REQUIREMENT 1:
Answer these questions using the review of 2014 San Francisco art shows:
(a) Which museum remains closed for another year?
(b) Which venue hosted Intimate Impressionism From the National Gallery of Art?
(c) At what center did the Stanford University Libraries present the Carleton Watkins albums?

The dispersal of notable downtown San Francisco galleries by tech-driven rent spikes made 2014 a pretty bleak year on the contemporary art scene. The tenacity or successful relocation of a few could not offset the disheartening effect of seeing others, especially the irreplaceable Stephen Wirtz Gallery, expire.
The San Francisco Museum of Modern Art remains closed for another year, a temporary but very dark spot on a dimming artistic landscape, looking ever less hospitable to creative adventure. Other local institutional programs, meanwhile, provided a spectrum of diversions to the wider public.
Low: Bay Area Now 7, Yerba Buena Center for the Arts’ triennial survey show ended in a ditch YBCA dug by delegating regional nonprofits to make its selections, which sometimes consisted of yet other, smaller collectives.
Yoga: The Art of Transformation: The Asian Art Museum hosted this unprecedented synopsis through artifacts from ancient stone sculpture to video of the philosophy and practice of yoga.
Intimate Impressionism From the National Gallery of Art: The Legion of Honor made a perfect setting for a show full of little revelations — who knew any remained? — of the art of figures we thought we knew too well.
Carleton Watkins: The Stanford Albums: The Stanford University Libraries presented to the public for the first time at the Cantor Arts Center the full riches of albums they received decades ago in which the luckless but relentless Carleton Watkins recorded the prising open of the American West by alien forces both commercial and cultural.
Lines on the Horizon: Native American Art From the Weisel Family Collection: The de Young Museumarrayed the high points of a magnificent gift from a Bay Area collector, finding precursors of modernist rigor in marvels of tribal arts’ design.
Gorgeous: The Asian Art Museum’s collaboration with the shuttered San Francisco Museum of Modern Art produced a show long on provocation and eye candy, but full of memorable challenges to visitors.

REQUIREMENT 2: Convert the stored data entries, from their start up to and including the line containing "previous blog post to see how!). Our…", into a JSON list of strings with one string per line. Omit the pictures.

Stored data entries:

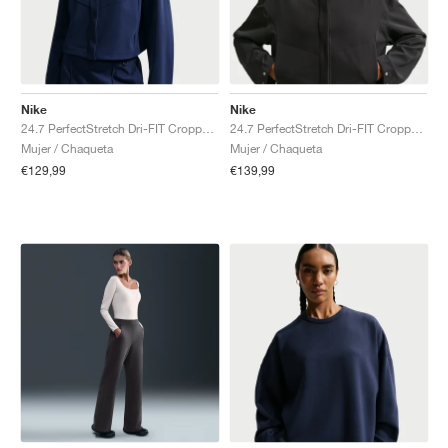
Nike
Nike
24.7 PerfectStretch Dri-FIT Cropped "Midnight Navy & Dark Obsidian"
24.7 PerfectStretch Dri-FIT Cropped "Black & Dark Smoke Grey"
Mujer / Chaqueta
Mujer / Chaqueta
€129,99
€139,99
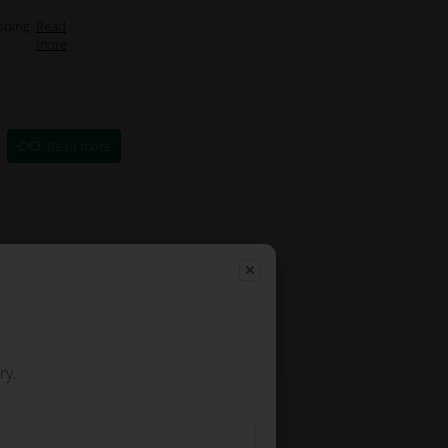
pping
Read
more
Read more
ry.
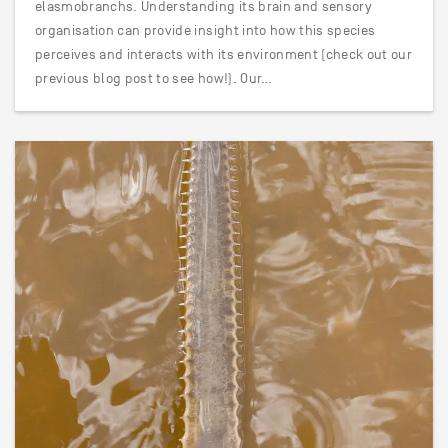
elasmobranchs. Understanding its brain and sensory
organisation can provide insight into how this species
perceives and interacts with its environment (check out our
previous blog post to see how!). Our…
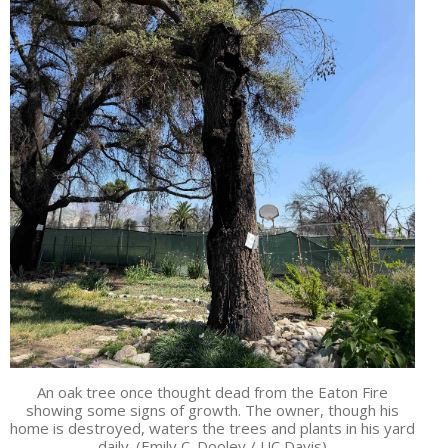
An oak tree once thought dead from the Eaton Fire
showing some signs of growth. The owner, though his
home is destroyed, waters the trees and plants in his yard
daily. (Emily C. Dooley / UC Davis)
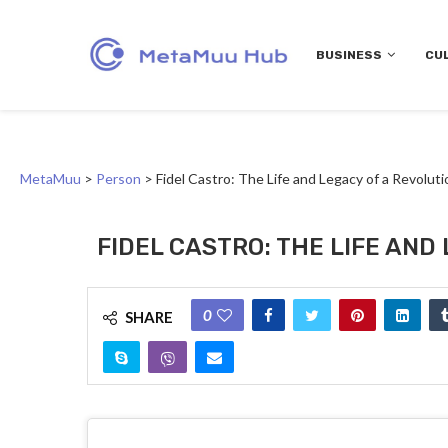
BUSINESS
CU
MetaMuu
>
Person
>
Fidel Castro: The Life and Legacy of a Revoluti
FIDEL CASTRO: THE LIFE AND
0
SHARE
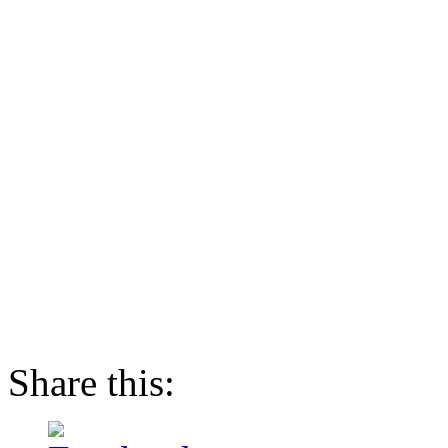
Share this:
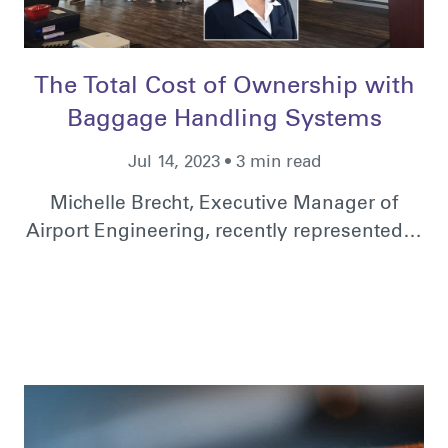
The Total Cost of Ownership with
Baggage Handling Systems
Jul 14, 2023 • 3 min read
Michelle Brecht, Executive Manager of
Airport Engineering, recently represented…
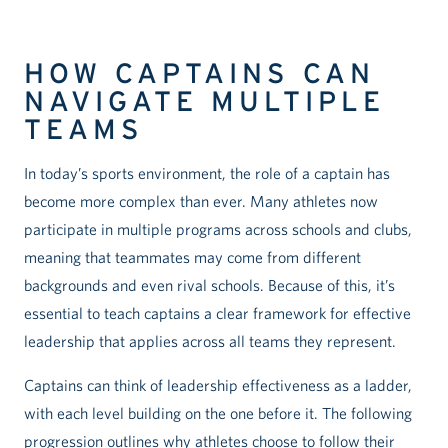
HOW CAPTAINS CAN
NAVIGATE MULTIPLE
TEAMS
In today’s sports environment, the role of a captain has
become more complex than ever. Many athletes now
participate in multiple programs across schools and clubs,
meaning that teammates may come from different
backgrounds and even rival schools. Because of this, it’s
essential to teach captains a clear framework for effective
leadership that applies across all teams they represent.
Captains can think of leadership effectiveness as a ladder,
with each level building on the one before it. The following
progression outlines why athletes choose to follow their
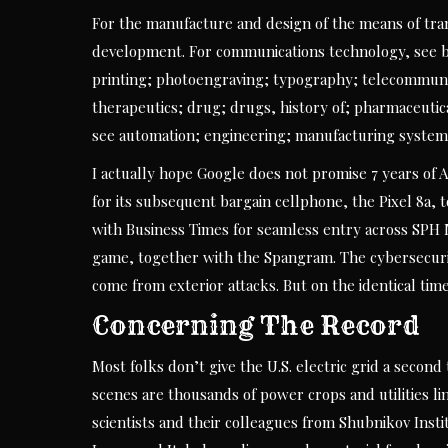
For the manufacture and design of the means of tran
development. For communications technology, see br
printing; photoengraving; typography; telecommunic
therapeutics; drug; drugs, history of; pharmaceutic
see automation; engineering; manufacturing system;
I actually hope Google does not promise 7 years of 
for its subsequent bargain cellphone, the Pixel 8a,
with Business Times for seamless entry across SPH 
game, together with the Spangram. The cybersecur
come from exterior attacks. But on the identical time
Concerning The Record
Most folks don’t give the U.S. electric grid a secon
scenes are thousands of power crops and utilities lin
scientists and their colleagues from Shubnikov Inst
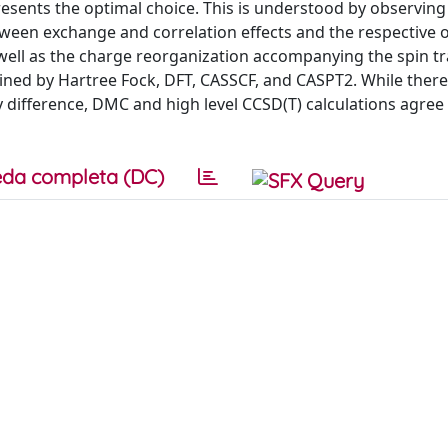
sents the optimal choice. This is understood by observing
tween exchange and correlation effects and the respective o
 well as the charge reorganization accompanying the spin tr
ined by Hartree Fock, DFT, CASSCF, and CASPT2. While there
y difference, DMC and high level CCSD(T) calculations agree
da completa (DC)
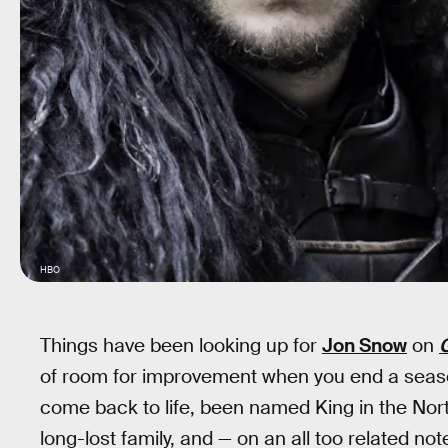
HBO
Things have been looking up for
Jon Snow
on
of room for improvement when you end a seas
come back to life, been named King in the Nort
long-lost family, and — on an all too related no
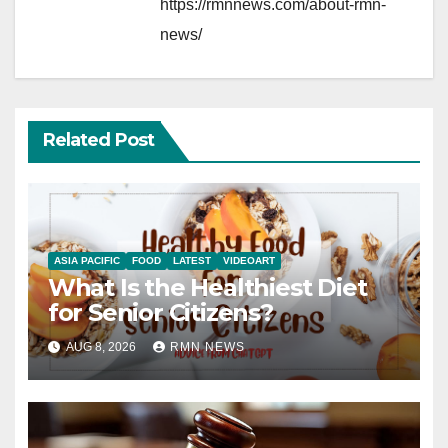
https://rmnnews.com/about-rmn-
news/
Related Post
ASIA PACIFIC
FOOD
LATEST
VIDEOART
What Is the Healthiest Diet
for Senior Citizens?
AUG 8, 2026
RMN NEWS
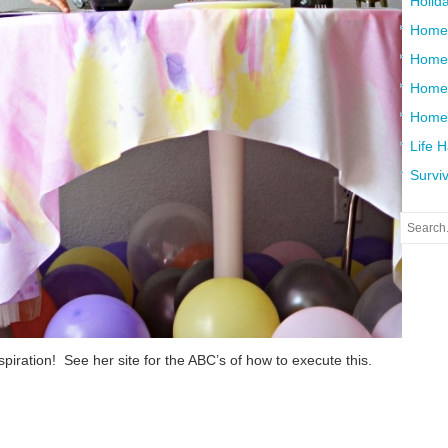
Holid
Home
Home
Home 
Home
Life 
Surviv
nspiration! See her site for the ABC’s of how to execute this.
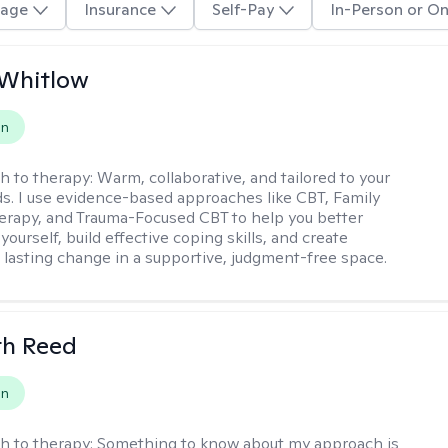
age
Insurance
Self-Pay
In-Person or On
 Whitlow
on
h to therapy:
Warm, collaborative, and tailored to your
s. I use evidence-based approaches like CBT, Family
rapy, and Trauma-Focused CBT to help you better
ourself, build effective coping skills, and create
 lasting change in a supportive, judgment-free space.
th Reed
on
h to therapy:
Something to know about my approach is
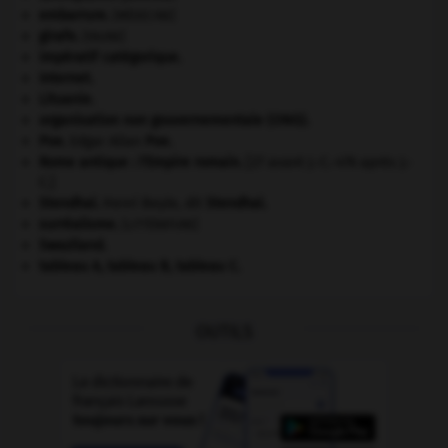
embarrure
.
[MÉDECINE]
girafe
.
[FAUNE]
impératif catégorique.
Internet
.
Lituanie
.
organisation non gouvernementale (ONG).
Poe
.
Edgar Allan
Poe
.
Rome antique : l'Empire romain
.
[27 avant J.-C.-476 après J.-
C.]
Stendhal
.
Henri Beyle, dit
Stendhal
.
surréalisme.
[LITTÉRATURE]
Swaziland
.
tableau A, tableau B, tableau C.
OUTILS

RESPONSE 1:
(a) The San Francisco Museum of Modern Art
(b) The Legion of Honor
(c) The Cantor Arts Center

RESPONSE 2:
[
  "Nike",
  "Nike",
  "24.7 PerfectStretch Dri-FIT Cropped \"Midnight Navy & Dark Obsidian\"",
  "24.7 PerfectStretch Dri-FIT Cropped \"Black & Dark Smoke Grey\"",
  "Mujer / Chaqueta",
  "Mujer / Chaqueta",
  "€129,99",
  "€139,99",
  "pping",
  "Read",
  "more",
  "Read more",
  "ry.",
  "elasmobranchs. Understanding its brain and sensory",
  "organisation can provide insight into how this species",
  "perceives and interacts with its environment (check out our",
  "previous blog post to see how!). Our…"
]